==== Data supplied ====
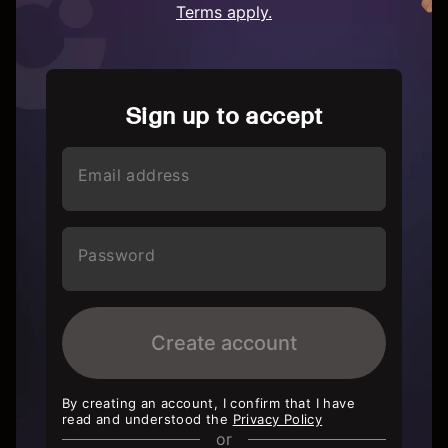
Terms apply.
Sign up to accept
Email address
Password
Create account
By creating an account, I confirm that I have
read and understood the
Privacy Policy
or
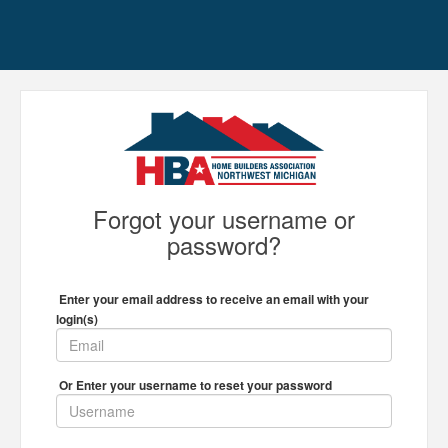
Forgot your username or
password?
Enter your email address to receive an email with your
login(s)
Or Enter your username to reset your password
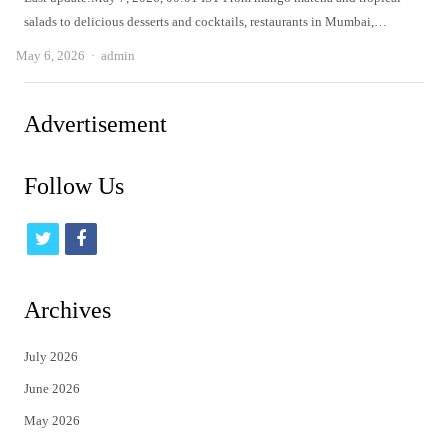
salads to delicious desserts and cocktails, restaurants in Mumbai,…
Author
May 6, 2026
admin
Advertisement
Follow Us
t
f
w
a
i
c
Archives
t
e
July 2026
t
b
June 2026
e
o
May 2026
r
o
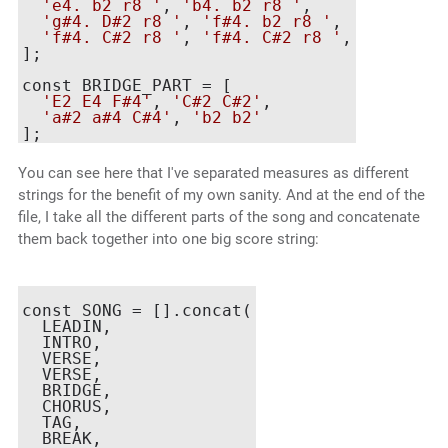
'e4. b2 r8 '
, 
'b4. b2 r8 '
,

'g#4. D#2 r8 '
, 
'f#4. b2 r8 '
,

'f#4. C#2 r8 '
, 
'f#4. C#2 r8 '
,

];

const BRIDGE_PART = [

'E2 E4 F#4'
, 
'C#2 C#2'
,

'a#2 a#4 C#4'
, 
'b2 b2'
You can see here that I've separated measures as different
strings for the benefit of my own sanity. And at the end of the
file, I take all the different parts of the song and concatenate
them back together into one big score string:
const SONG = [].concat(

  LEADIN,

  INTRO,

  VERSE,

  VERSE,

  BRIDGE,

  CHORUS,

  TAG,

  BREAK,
====
==== Data supplied ====
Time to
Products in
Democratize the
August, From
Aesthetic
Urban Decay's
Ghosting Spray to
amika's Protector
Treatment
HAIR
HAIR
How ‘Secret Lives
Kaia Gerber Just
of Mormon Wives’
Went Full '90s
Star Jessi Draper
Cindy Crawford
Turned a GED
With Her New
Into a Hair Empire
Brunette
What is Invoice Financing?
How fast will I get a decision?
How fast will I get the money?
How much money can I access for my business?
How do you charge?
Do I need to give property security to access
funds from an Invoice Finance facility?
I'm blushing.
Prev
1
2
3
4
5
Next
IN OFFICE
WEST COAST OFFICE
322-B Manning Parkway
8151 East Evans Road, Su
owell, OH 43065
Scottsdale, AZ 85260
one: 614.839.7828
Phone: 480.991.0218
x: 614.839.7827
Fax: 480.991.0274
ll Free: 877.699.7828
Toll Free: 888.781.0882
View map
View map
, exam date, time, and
====
> [Task brief]:
From the entries above, copy the lines from the one containing "Terms apply." through the one containing "Or Enter your username to reset your password", both included. Omit the picture markers.

> [Answer to this task]:
Terms apply.
Sign up to accept
Email address
Password
Create account
By creating an account, I confirm that I have
read and understood the
Privacy Policy
or
Forgot your username or
password?
Enter your email address to receive an email with your
login(s)
Or Enter your username to reset your password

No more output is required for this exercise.